Newsletter di Luglio 2019

Newsletter di Luglio 2019

SICUREZZA E SALUTE SUL LAVORO

CALDO ESTIVO: IL RISCHIO DI COLPI DI CALORE PER I LAVORATORI OUTDOOR

I lavoratori che operano all’aperto, specialmente nei mesi estivi e in corrispondenza alle ondate di caldo, sono soggetti a rischi elevati dovuti all’esposizione alle radiazioni solari.

Approfondiamo quindi gli effetti di una delle patologie più diffuse in questi casi: il colpo di calore.

Questo si presenta con un’ampia gradazione di sintomi, a seconda della gravità della condizione. I primi segni del danno da calore comprendono una combinazione di fattori: debolezza, nausea, vomito, cefalea, orripilazione al torace e agli arti superiori, brividi, crampi muscolari e andatura instabile. Nello specifico, gli effetti del colpo di calore agiscono su tutto l’organismo, e in particolar modo sul sistema nervoso centrale. I danni possono influire anche sui reni, sul fegato, con un rischio di un danno epatico, e sul sangue, con una probabilità di comparsa di anemia o perfino diatesi emorragica, legata all’effetto anticoagulante del calore in sé.

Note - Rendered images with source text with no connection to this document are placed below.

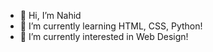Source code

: - 👋 Hi, I’m Nahid
- 🌱 I’m currently learning HTML, CSS, Python!
- 🤖 I’m currently interested in Web Design!
<!---
Nahidworld/Nahidworld is a ✨ special ✨ repository because its `README.md` (this file) appears on your GitHub profile.
You can click the Preview link to take a look at your changes.
--->
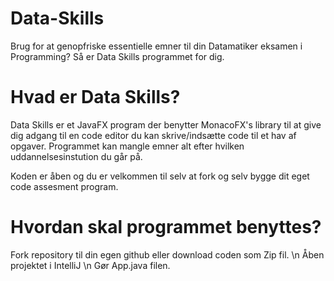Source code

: # Data-Skills
Brug for at genopfriske essentielle emner til din Datamatiker eksamen i Programming?
Så er Data Skills programmet for dig.

# Hvad er Data Skills?
Data Skills er et JavaFX program der benytter MonacoFX's library til at give dig adgang til en code editor du kan skrive/indsætte code til et hav af opgaver.
Programmet kan mangle emner alt efter hvilken uddannelsesinstution du går på.

Koden er åben og du er velkommen til selv at fork og selv bygge dit eget code assesment program.

# Hvordan skal programmet benyttes?
Fork repository til din egen github eller download coden som Zip fil. \n
Åben projektet i IntelliJ \n
Gør App.java filen.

Potrebbero presentarsi emorragie anche modeste, come ecchimosi o piccoli ematomi, e potrebbero anche manifestarsi problematiche legate al cuore, ai muscoli, al sistema endocrino e ai polmoni, soggetti a iper-ventilazione.

Non si può pretendere che sia il lavoratore stesso a decidere come comportarsi e quando fare una pausa a seconda delle sue percezioni. Il caldo deve essere considerato e valutato come un effettivo fattore di rischio, che può comportare gravi danni alla salute e alla sicurezza dei lavoratori. Per questo motivo bisogna adottare le giuste misure per fare in modo che questo rischio sia calcolato e prevenibile, in base alla propria specifica attività lavorativa.

SICUREZZA ALIMENTARE E HACCP

LE CONDIZIONI IGIENICHE NEGLI STABILIMENTI BALNEARI E NELLE STRUTTURE ALBERGHIERE

 

Gli stabilimenti balneari sono ormai a pieno regime, affollati dai turisti.

A verificare la sicurezza delle condizioni igieniche e sanitarie delle strutture ci pensano i NAS, l’ispettorato del lavoro e i carabinieri che, nelle ultime settimane, hanno intensificato i controlli in questi stabilimenti, situati nelle località marittime e lacustri italiane.

Nonostante negli anni le irregolarità siano diminuite, possiamo ancora trovare casi negativi, come: cattive condizioni di conservazione degli alimenti, utilizzo di cibi scaduti, inadeguatezza dei locali adibiti a spogliatoi, mancata presentazione dell’attestato di alimentarista da parte del personale preposto.

I luoghi colti da inadempienza variano tra locali pubblici, bar, lidi e ristoranti anche di nota fama. Ad esempio, in un rinomato ristorante sono stati sequestrati 68 kg di alimenti ormai avariati, tenuti non in ottime condizioni di conservazione.

CURIOSI & SICURI

STORIA DI UN INFORTUNIO STRADALE

 

Il soggetto era partito alle 12:00 dalla sua abitazione per andare a prendere il carico allo stabilimento designato, dopodiché aveva pranzato e si era riposato. Alle 17:00 era ripartito, per proseguire nella consegna che avrebbe dovuto effettuare attorno alle 17:30 del giorno successivo, dopo aver percorso circa 900 km. Alle ore 23:00 circa, il soggetto si è addormentato durante la guida e il furgone è andato a sbattere direttamente contro il guard rail.

COME PREVENIRE L’INFORTUNIO:

L’infortunio non sarebbe accaduto se fossero state rispettate le regole relative ai periodi di guida e di riposo dettate dal Regolamento CE 561/2006. Se fosse stato valutato il rischio stress correlato di chi, come il soggetto vittima dell’incidente, trascorre lunghi periodi alla guida di mezzi, e anche nei momenti di riposo è costretto a sostare a bordo del furgone, tutto questo incidente si sarebbe potuto facilmente evitare.